Alert — and historic-minded — “06880” reader Wendy Crowther sent along this perfect holiday/Westport piece. She writes:
A few days ago, my TV remote dropped me into the last half of the 1946 holiday classic, It’s a Wonderful Life. I entered the story just as George Bailey ran onto the Bedford Falls Bridge and contemplated suicide. Luckily George’s guardian angel, Clarence, showed up just in time to help George see the value of his life, and its impact on his town and loved ones.
Though I’ve seen the movie a bazillion times, this time I noticed something I hadn’t seen before. George Bailey’s bridge was very similar to our own Saugatuck swing bridge (the William F. Cribari Bridge).
Due to my involvement over the last year and a half in efforts to not only document the history of our 132-year old span, but also save it from the impending doom of the state Department of Transportation’s scrap heap, I’ve become sensitized to old bridges in general — particularly truss bridges like ours (and George’s).
Seeing the movie from this new perspective, I became intrigued by the film’s use of the bridge as a symbol. Sixty years ago, when It’s a Wonderful Life was first released, plenty of small truss bridges still existed. Clearly, it was one of many elements used by the filmmakers to convey the quaint, homey feel of a small, American town — towns like Westport, and thousands of others across the country.
George Bailey’s bridge, set in fictional Bedford Falls, plays a pivotal role in the story. The 2 most transformative moments occur as George stands upon it: the first as he prepares to jump from it, the second when he returns to the bridge and desperately pleads, “I want to live.”
It’s believed that the town of Seneca Falls, New York was director Frank Capra’s inspiration for It’s a Wonderful Life. He supposedly visited Seneca Falls during the time the screenplay was being developed. Seneca Falls has a real bridge that looks much like the one depicted in the movie.
It also looks a lot like our Saugatuck swing bridge.
Though the Seneca Falls bridge and Westport’s are similar in many ways, Seneca’s can’t hold a candle to our own.
Our bridge, built in 1884, is 132 years old — the oldest active bridge of its type in the nation.
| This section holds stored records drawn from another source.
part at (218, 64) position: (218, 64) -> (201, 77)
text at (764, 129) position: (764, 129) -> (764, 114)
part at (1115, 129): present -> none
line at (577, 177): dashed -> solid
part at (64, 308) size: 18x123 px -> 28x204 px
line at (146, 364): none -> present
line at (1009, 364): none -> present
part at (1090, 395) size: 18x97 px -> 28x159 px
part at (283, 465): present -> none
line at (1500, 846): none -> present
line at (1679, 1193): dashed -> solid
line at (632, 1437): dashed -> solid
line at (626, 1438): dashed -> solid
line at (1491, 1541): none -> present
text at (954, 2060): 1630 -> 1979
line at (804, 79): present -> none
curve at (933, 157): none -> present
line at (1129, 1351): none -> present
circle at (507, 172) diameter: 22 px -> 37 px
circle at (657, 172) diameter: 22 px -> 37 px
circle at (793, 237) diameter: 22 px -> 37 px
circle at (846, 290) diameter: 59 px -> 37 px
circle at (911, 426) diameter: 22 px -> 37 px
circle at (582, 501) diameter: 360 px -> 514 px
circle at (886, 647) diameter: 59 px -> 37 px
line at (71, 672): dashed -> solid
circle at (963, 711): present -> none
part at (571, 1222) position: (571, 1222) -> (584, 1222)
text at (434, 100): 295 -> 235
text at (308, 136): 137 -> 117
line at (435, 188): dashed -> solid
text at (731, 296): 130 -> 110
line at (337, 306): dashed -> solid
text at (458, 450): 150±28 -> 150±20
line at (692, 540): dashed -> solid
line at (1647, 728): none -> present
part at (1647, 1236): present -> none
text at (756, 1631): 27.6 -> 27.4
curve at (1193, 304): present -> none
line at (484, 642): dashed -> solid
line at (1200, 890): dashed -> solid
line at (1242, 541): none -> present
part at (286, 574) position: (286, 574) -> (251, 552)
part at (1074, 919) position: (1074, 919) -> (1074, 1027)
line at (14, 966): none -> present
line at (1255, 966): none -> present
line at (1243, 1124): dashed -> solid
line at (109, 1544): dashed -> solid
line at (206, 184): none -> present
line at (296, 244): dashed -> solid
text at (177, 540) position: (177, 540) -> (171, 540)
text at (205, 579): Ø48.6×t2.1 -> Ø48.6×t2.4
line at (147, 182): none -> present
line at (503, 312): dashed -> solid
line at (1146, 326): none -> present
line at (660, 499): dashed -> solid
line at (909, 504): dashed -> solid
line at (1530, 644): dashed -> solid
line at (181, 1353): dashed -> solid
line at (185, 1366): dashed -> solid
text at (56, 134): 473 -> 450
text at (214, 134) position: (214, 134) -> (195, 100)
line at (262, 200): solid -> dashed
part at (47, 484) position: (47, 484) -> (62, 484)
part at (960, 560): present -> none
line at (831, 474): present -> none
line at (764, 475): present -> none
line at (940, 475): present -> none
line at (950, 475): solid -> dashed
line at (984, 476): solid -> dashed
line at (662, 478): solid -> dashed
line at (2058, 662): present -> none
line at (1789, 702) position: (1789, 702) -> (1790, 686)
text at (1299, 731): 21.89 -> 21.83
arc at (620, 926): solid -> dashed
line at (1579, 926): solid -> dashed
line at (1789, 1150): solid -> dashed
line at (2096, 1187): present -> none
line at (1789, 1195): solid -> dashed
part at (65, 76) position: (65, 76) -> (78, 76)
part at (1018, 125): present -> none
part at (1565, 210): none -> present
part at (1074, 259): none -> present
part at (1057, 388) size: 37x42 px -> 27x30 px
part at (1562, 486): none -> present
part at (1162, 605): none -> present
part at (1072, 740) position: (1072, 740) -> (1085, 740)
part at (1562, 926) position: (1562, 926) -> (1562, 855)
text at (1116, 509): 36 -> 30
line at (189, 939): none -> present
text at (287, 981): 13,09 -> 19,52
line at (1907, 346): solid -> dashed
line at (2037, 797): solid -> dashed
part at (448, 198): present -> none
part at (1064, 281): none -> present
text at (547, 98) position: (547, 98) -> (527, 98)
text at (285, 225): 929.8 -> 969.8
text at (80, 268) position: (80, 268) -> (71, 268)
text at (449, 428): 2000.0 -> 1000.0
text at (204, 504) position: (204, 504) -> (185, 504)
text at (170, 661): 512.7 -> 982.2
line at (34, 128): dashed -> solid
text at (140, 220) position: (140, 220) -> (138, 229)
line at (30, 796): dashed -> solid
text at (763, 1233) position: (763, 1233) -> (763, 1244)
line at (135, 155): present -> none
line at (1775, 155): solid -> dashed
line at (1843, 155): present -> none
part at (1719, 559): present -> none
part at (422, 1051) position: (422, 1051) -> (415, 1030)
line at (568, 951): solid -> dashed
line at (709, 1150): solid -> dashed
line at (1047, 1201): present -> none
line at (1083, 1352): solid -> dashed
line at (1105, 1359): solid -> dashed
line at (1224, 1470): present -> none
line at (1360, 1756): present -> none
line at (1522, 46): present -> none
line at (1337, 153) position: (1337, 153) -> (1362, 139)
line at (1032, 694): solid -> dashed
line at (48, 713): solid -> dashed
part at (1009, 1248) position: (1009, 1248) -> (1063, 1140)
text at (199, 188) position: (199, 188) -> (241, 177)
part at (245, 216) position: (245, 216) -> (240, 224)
Seneca’s, built in 1915, is a mere 101. Both are truss bridges, though ours is longer and made of iron; theirs is made of steel. Our bridge swings open for boat traffic; theirs doesn’t. The roads over both bridges are known as Bridge Street — but ours has the additional honor of being designated a State Scenic Road.
Our bridge crosses the Saugatuck River; theirs crosses the Seneca. Both bridges are still in use and open to traffic. Neither is tall enough to allow semi-tractor trailers to cross.
But here’s where Seneca’s bridge has it over ours. It was rehabilitated in 1997. Ours may meet the wrecking ball within the next few years — if the State has its druthers. DOT wants to make room for big rigs.
In the fictional town of Bedford Falls, and in the real-life towns of Seneca Falls and Westport, bridges are iconic symbols that tell a story, provide a sense of place, and teach us about our history. They span rivers and time. They connect what separates us, and they can deter what we prefer to fend off.
In It’s a Wonderful Life, the critical moment occurs as George stands for the 2nd time on the Bedford Falls Bridge and begs to have his old life back again. Suddenly, snow begins to fall. He is transported from his alternate reality and returned to the present. His gratitude sends him jubilantly running through the streets of Bedford Falls, shouting greetings to all the buildings and friends he cherishes.
As the film ends, all is well in Bedford Falls. Goodness triumphs over selfishness and greed, bells ring and the angel Clarence gets his wings.
Having newly seen It’s a Wonderful Life from the bridge’s perspective, I realize that it offers Westporters valuable insights and inspiration.
Will we fight hard to keep what many of us cherish — our Saugatuck swing bridge? What powerful forces will try to overcome valiant efforts to keep it just the way it is? What changes to the bridge could transform (or devastate) portions of our community forever? If we lose it, will we wish we had better understood the wisdom of its ways?
The film ends with 4 important words. The entire cast sings “Auld Lang Syne.” Loosely translated from Scottish, the phrase means “for the sake of old times.” Let’s remember those words.